Brands, eh?

Serruya previously blamed any instances of overlap on a ghostwriter she said she had hired from freelance services marketplace Fiverr. In an interview with the AP, she denied copying Roberts’ work, and said she had not been notified about the lawsuit, but added that she “could not guarantee” that the ghostwriters she used had not copied anything.

“My books are big. In a book of 120,000 words it’s difficult to know how many supposedly came from a work of Nora Roberts,” said Serruya, who claimed she was using software to analyse her books.

The quality of what you get off Fivver isn’t going to be high. But then it’s the brand – a la Katie Price novels, Naomi Campbell ones – that sells, isn’t it?

3 thoughts on “Brands, eh?”

  1. Isn’t text like

    “Leisurely, he began to loosen her hair, working his fingers through it until it pooled over her shoulders. ‘I’ve wanted to do that since the first time I saw you. It’s hair to get lost in.’”

    pretty much boilerplate romantic tosh?
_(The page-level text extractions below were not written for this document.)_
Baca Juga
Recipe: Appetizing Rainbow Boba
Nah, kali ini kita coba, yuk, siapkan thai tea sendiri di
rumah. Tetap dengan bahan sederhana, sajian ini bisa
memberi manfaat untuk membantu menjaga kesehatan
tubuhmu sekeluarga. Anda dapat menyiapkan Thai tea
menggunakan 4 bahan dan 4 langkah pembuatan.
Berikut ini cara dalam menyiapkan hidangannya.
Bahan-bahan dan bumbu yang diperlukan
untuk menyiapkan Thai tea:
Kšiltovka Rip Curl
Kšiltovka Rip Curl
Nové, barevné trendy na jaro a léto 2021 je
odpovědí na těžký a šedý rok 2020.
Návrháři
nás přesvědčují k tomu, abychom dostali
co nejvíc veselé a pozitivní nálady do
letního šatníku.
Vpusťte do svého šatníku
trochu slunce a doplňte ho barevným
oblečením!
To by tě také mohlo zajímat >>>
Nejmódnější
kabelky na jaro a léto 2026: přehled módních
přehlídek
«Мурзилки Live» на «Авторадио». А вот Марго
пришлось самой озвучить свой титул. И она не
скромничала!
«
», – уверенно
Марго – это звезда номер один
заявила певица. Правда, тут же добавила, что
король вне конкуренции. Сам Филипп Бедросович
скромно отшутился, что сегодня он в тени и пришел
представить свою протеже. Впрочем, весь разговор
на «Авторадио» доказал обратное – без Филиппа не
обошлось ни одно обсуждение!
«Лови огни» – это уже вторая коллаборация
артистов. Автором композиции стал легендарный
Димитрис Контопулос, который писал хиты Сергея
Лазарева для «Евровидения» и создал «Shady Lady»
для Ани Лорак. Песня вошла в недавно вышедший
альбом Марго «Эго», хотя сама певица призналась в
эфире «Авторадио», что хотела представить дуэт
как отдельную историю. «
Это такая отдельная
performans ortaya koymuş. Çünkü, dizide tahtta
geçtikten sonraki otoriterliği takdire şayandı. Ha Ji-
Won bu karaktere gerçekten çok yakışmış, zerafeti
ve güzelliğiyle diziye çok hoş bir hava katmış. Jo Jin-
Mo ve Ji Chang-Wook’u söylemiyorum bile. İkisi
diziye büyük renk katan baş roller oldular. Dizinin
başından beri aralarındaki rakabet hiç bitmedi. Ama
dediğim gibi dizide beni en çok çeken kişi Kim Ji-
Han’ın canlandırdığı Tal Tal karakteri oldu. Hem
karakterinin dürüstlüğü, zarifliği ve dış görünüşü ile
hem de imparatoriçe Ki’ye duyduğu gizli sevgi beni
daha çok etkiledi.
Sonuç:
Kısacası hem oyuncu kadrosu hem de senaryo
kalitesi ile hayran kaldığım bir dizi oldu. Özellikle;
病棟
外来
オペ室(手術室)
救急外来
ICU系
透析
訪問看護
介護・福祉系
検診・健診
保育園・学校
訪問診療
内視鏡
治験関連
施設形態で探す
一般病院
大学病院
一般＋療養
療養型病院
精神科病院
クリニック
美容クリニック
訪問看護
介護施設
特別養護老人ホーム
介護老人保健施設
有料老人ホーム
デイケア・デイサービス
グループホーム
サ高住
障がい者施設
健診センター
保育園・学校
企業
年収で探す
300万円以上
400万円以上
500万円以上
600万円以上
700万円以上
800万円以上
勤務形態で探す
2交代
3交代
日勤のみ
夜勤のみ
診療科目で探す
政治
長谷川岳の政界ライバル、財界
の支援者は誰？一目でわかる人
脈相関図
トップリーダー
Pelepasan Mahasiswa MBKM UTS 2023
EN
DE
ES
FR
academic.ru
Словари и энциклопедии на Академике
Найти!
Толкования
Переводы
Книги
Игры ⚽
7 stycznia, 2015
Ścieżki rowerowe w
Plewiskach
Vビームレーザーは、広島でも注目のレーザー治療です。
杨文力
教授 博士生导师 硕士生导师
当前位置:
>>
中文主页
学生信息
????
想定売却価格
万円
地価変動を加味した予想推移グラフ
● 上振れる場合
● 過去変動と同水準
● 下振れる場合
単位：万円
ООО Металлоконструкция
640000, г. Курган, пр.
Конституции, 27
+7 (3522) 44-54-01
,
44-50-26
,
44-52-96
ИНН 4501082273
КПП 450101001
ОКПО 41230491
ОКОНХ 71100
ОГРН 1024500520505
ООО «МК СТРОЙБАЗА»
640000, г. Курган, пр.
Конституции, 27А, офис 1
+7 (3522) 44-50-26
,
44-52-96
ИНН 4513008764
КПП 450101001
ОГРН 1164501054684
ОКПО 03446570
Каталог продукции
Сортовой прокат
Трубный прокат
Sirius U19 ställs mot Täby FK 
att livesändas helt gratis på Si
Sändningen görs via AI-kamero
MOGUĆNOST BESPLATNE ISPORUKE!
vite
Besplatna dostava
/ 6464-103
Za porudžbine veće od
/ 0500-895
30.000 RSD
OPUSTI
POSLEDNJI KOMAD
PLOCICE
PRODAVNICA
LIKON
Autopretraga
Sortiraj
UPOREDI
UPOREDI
I’m not saying this isn’t plaigirism, but with the number of people writing romance novels, this text has to be in a few.

  2. “My books are big. In a book of 120,000 words it’s difficult to know how many supposedly came from a work of Nora Roberts”

    would the defence be? “My books have so many words from other authors that Nora’s verbatim passages don’t add much value, therefore plagiarism yes damages no.”